Stored records:
=== Begin Enclosure ===
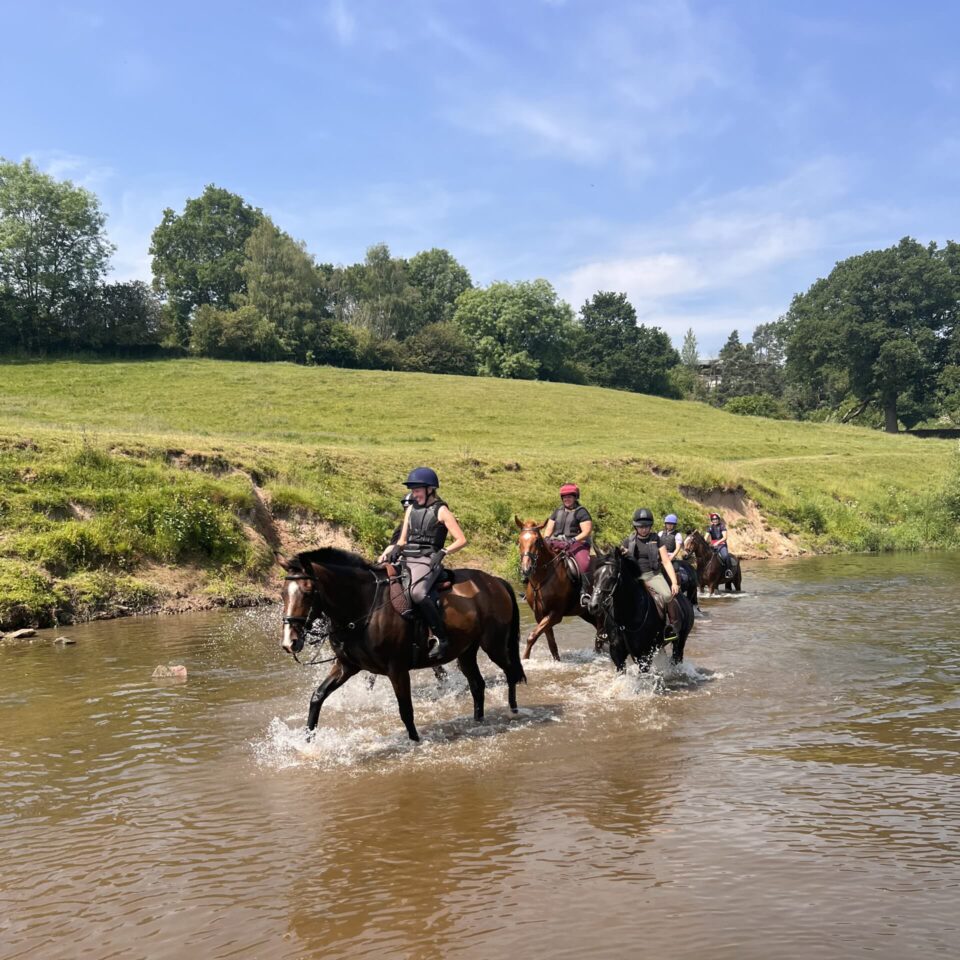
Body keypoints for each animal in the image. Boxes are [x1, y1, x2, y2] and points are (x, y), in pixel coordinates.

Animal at [278, 548, 526, 742]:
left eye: (308, 593)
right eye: (282, 594)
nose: (290, 642)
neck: (364, 605)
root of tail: (495, 581)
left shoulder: (396, 669)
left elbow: (405, 709)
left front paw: (415, 742)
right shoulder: (347, 666)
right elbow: (317, 697)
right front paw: (307, 742)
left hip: (493, 645)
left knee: (510, 672)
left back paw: (513, 711)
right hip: (466, 652)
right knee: (477, 685)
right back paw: (478, 721)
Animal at [515, 518, 602, 660]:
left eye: (536, 541)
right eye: (519, 540)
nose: (526, 569)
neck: (541, 580)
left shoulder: (555, 614)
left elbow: (532, 636)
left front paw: (525, 659)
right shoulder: (540, 615)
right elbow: (551, 643)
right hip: (586, 613)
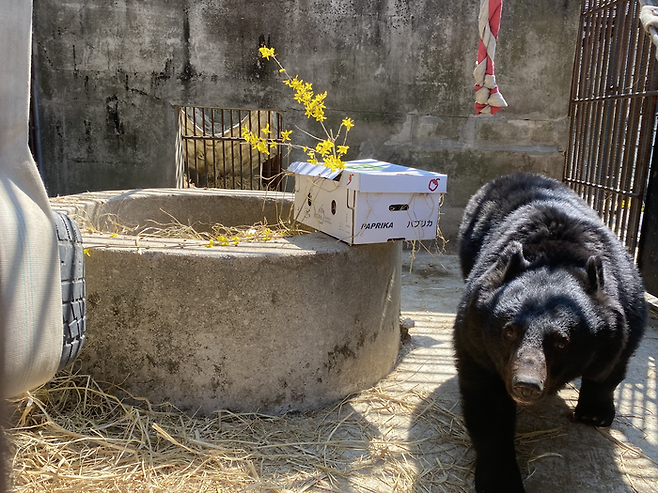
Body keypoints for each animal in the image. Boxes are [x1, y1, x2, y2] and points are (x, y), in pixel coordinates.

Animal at [454, 173, 644, 492]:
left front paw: (595, 412)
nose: (526, 384)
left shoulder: (626, 309)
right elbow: (487, 402)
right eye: (508, 331)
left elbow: (611, 367)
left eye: (561, 343)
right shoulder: (474, 332)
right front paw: (500, 479)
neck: (558, 254)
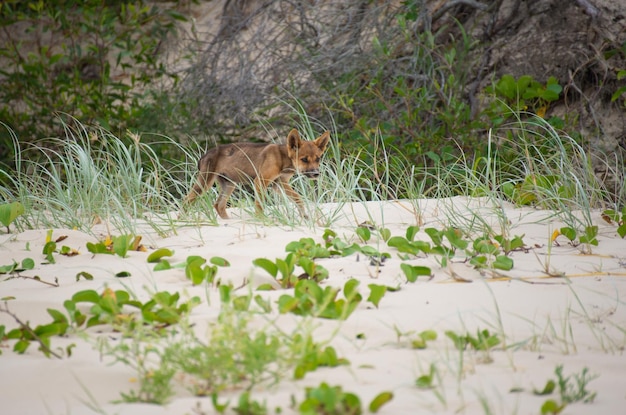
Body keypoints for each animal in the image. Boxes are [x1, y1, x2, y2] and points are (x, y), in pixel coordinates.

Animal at [184, 128, 330, 219]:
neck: (283, 159)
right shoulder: (261, 181)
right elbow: (260, 205)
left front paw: (304, 215)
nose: (316, 174)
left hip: (229, 185)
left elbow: (298, 198)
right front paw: (262, 220)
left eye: (318, 159)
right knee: (186, 201)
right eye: (304, 159)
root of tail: (204, 155)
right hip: (205, 184)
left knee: (218, 205)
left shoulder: (279, 183)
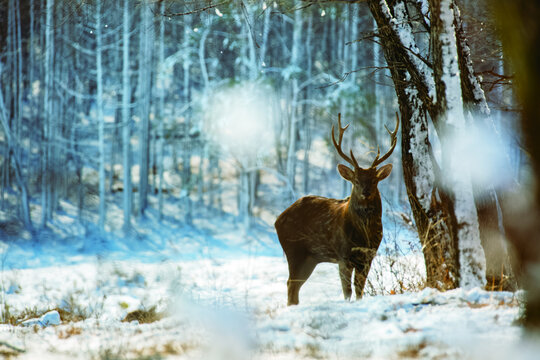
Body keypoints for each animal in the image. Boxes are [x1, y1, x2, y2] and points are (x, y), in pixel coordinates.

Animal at [276, 114, 398, 306]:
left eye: (374, 180)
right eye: (356, 180)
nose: (365, 192)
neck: (364, 236)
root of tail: (277, 220)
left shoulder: (368, 257)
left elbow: (359, 290)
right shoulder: (343, 256)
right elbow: (347, 291)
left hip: (310, 258)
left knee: (294, 287)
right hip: (294, 250)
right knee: (290, 284)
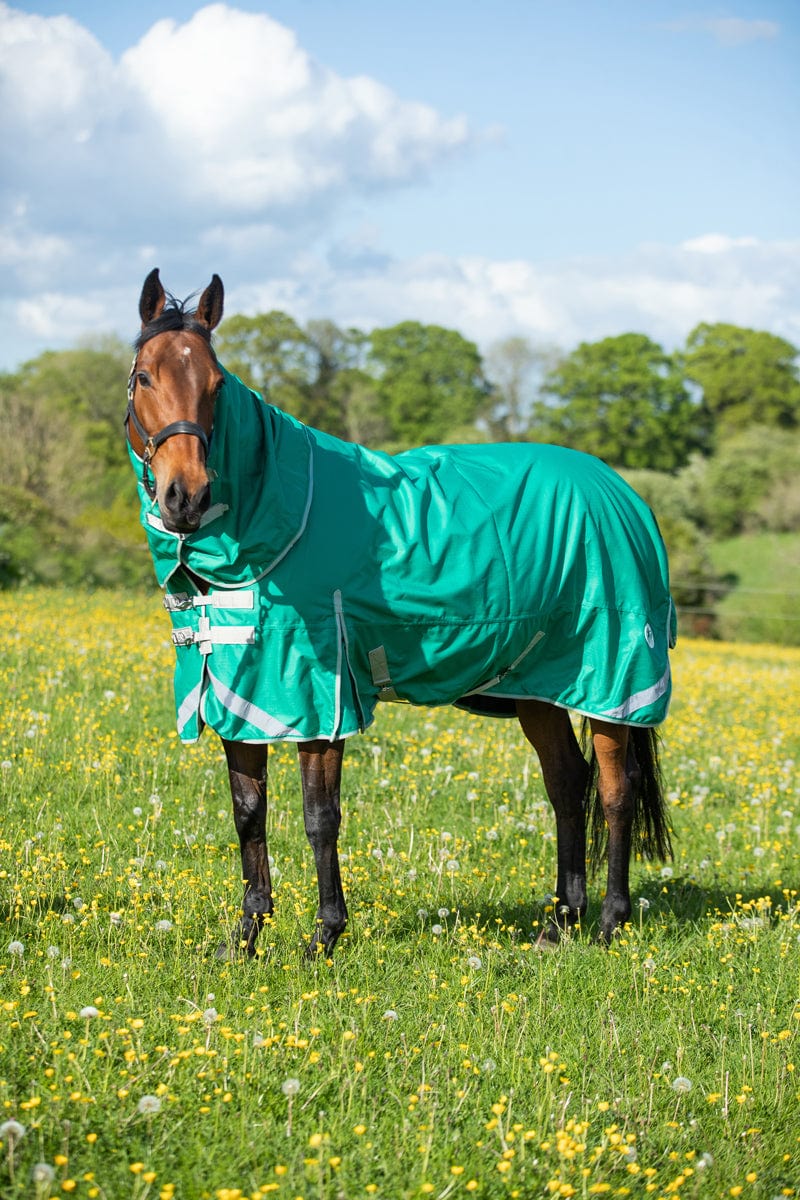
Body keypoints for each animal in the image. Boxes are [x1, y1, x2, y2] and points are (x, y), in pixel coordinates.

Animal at [125, 268, 675, 959]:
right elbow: (248, 812)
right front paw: (246, 938)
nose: (186, 497)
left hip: (613, 680)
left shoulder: (319, 698)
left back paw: (608, 922)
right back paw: (558, 925)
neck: (274, 513)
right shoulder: (239, 690)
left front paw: (323, 936)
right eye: (145, 376)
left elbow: (319, 817)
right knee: (567, 786)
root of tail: (623, 493)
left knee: (615, 790)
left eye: (217, 385)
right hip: (541, 688)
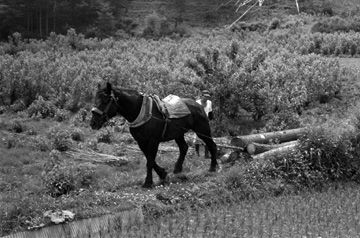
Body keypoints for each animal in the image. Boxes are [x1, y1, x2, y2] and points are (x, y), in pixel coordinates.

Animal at [90, 82, 218, 189]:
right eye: (95, 99)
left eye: (105, 101)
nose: (93, 123)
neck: (140, 111)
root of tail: (198, 106)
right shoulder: (141, 141)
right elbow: (149, 158)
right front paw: (162, 174)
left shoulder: (153, 140)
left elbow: (150, 161)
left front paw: (148, 182)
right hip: (178, 134)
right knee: (184, 148)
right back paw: (178, 169)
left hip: (203, 131)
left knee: (212, 145)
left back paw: (213, 167)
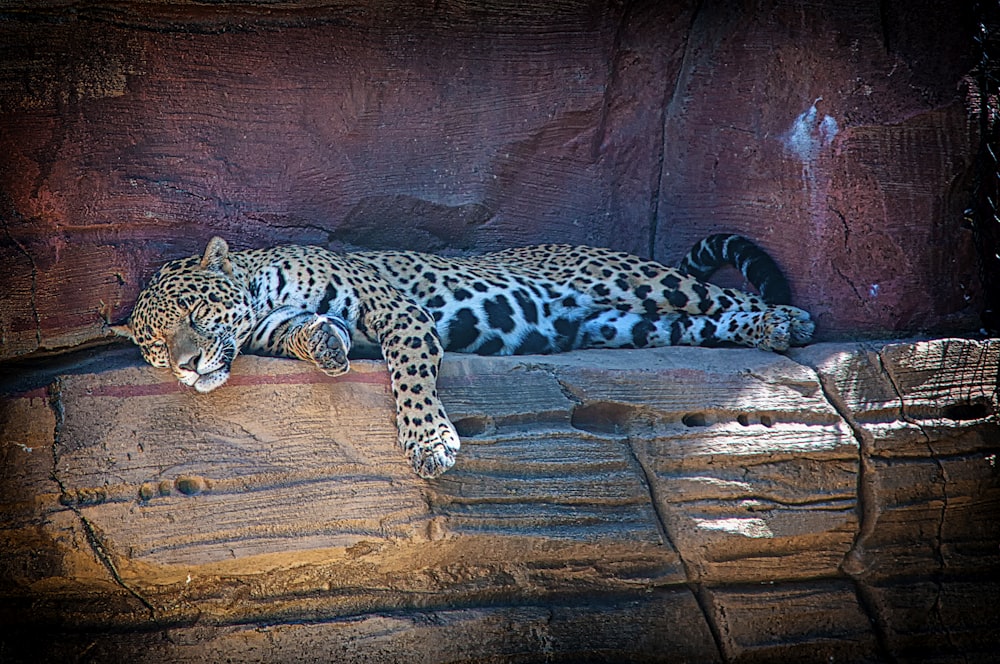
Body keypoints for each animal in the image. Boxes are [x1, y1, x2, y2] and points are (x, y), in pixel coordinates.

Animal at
=== End Enclosure ===
■ EXERCISE DESCRIPTION ■
Show every line above in which the word "root" is found.

■ TASK ANSWER ■
root of tail: (495, 581)
root of tail: (204, 155)
root of tail: (277, 220)
root of tail: (623, 493)
root of tail: (198, 106)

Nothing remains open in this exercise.